Он жадно затягивается, веки чуть вздрагивают. Словно крылья бабочки. Вот
взмахнет крыльями...
Санька говорит долго, я слушаю. Постепенно речь его начинает стихать, стихать
для меня. Она вовсе прекращается, только видно, как открывается рот, оголяя
десны. Какой-то новый смысл рождается во мне. Еще не знаю, что суждено мне
выродить. Может, это будет мышь, хотя куда мне до горы...
У Саньки дурацкая манера тыкать в нос папиросой. Я беру ее. Ему надо, чтобы я
взял папиросину, иначе он видит, что я не слушаю.

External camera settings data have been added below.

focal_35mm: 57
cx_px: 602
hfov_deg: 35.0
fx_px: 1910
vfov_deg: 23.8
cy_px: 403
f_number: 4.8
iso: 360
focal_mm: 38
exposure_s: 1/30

– ...Материя рвется к жизни, – говорит Санька, я затягиваюсь. – Весь смысл ее –
стать живой, мутируя из неживой: из камней, воды, смертей, стеблей и смолы. Вот
зашевелились амебы, ползут ящеры, макаки хватают палки. Живая материя становится
разумной... Серого вещества все больше. Если проследить прогрессию, то вся
материя должна стать серым веществом. Материя хочет жить. Осознанная –
осознанно. Она хочет жить и тогда начинает уничтожать себе подобную – разумную.
Во! И вот разумную...
– Знаешь что, Санька... – перебиваю я.
– Подожди, – перебивает он. – И вот разумная материя допетривает до
самоуничтожения! Может, в этом и есть ее глубинный смысл, закон. Черт ее знает!

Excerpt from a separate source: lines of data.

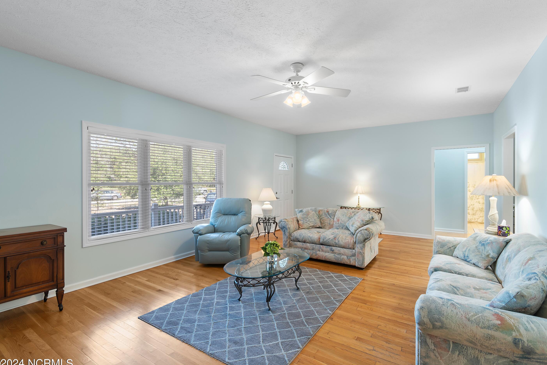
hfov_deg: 96.7
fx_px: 243
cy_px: 186
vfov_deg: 73.7
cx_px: 283
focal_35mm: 16
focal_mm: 10
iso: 100
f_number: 4.5
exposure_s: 1/3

Даже звезды – пх-х! – взрываются. Сперва белые гиганты, потом красные карлики,
черные дырки, потом – пх-х!
Санька смешно взмахивает руками, изображая космический взрыв. ...Я есть материя
разумная. Вот иду как бы по неживому – по полю. Иду босиком, заземляя
статическое электричество своего тела. Здесь травы, пахнет вереском, острый
запах вереска бьет в ноздри. Здесь и живая материя, но неразумная: кузнечики на
складных ножках, бабочки, усыпанные пудрой пыльцы, похожие на Санькины
веки.
– ...И вот тогда я излагаю теорию "Человека – праздника материи". И
это отнюдь не идет поперек теории самоуничтожения...
Снова речь его стихает, и мой путь – по вереску, сквозь его запах. От зноя губы
солоны, а тело потно. Редко жаркий воздух вздрагивает ветерком. ..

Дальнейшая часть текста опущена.